Growing older with insomnia

As people age, both the quality and quantity of their sleep tend to deteriorate. Researchers aren't quite sure why this happens, but they suspect age-related changes in sleep phases and patterns may be to blame. They do know that the amount of time spent in light sleep increases as people get older. The accumulation of various medical conditions may play a role, especially if they're associated with pain. An alternative explanation is that the biological sleep-wake control system centers become less effective through cell loss or transformation, just as an elderly person's memory and physical abilities decline.

One study, which unfortunately only used men as subjects, showed subjects lose 80 percent of their deepest, most restorative sleep as they age from 16 to 50. (Now you know why your grandfather wakes up at 5:30 a.m.) Other studies have shown that after age 44, both REM sleep and the total number of hours of sleep decrease, while awakening during the night (usually to use the bathroom) increases. Yet another study indicated an overall weakening of the sleep-wake rhythm as people age.

Some sleep medications aren't appropriate for older adults because they increase daytime sleepiness and the risk for falls and fractures, which is especially true if the drug is long-acting (meaning that it remains in the body and brain longer). Even though a person takes the medicine at bedtime, the medicine may still be affecting the person the next morning or afternoon. If an older person who takes one of these medications needs to use the toilet in the middle of the night, his or her coordination may be impaired, which can lead to falls. Ask your doctor for guidance in choosing an appropriate OTC or prescription sleep aid, depending on your own medical history.

Records:
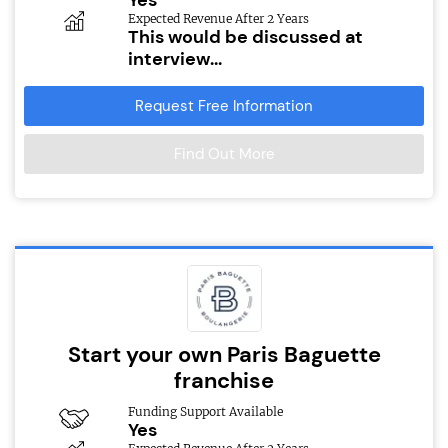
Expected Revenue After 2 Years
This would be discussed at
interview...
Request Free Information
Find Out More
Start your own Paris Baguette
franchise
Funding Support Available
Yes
---
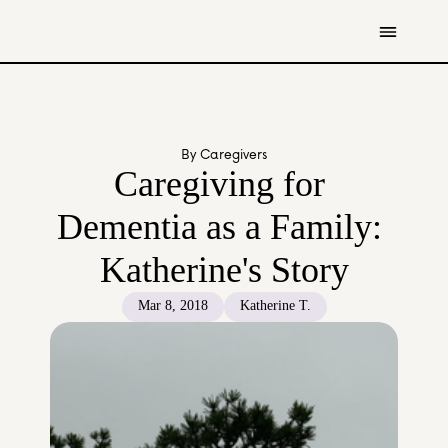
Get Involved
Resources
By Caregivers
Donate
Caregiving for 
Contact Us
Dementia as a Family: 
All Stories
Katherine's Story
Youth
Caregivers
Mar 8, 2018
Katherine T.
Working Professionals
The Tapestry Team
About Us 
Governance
* * *
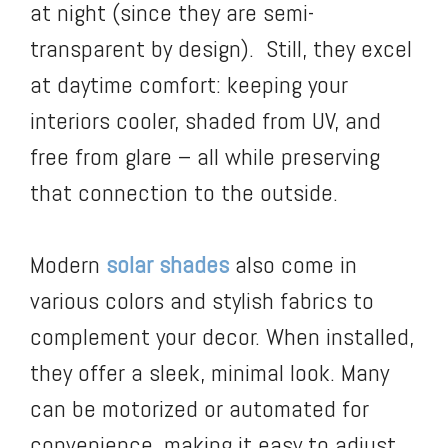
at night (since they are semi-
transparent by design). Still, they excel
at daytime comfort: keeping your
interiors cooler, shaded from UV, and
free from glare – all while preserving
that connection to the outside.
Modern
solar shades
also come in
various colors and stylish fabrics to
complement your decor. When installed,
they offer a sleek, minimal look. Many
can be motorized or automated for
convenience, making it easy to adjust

Work to complete:
Continue the text on insomnia in older adults from its last sentence.

Output of the exercise:
In addition, neurological conditions such as Parkinson's disease, Alzheimer's disease, and some forms of dementia can cause sleep disruptions. Older people are also more likely to take a prescription drug or combination of drugs that may cause sleeplessness. They also experience a higher incidence of depression and other emotional problems that may contribute to insomnia.

Just because you're growing older, you don't have to live with poor sleep. Consult your doctor. Many effective treatments are available that can help you get back to sleeping better and longer.

According to the National Sleep Foundation's 2000 Sleep in America poll, a real disconnect exists between patients and their doctors concerning sleep problems, particularly insomnia. Although 62 percent of American adults reported they experience sleep problems at least a few nights a week, and 58 percent said they suffer from insomnia, physicians taking the same poll reported that only 16 percent of their patients suffer from a sleep disorder, and just 14 percent have insomnia. Physicians also said they don't consider the diagnosis and treatment of insomnia as an urgent health problem.

Insomnia and depression

Insomnia is so much a part of "the blues" that problems with sleep are actually described as one of the major identifying symptoms for diagnosing depression. In fact, more than 90 percent of all patients with depression report that they have difficulty falling asleep, staying asleep, or both. The problem is particularly severe for patients with recurring depression.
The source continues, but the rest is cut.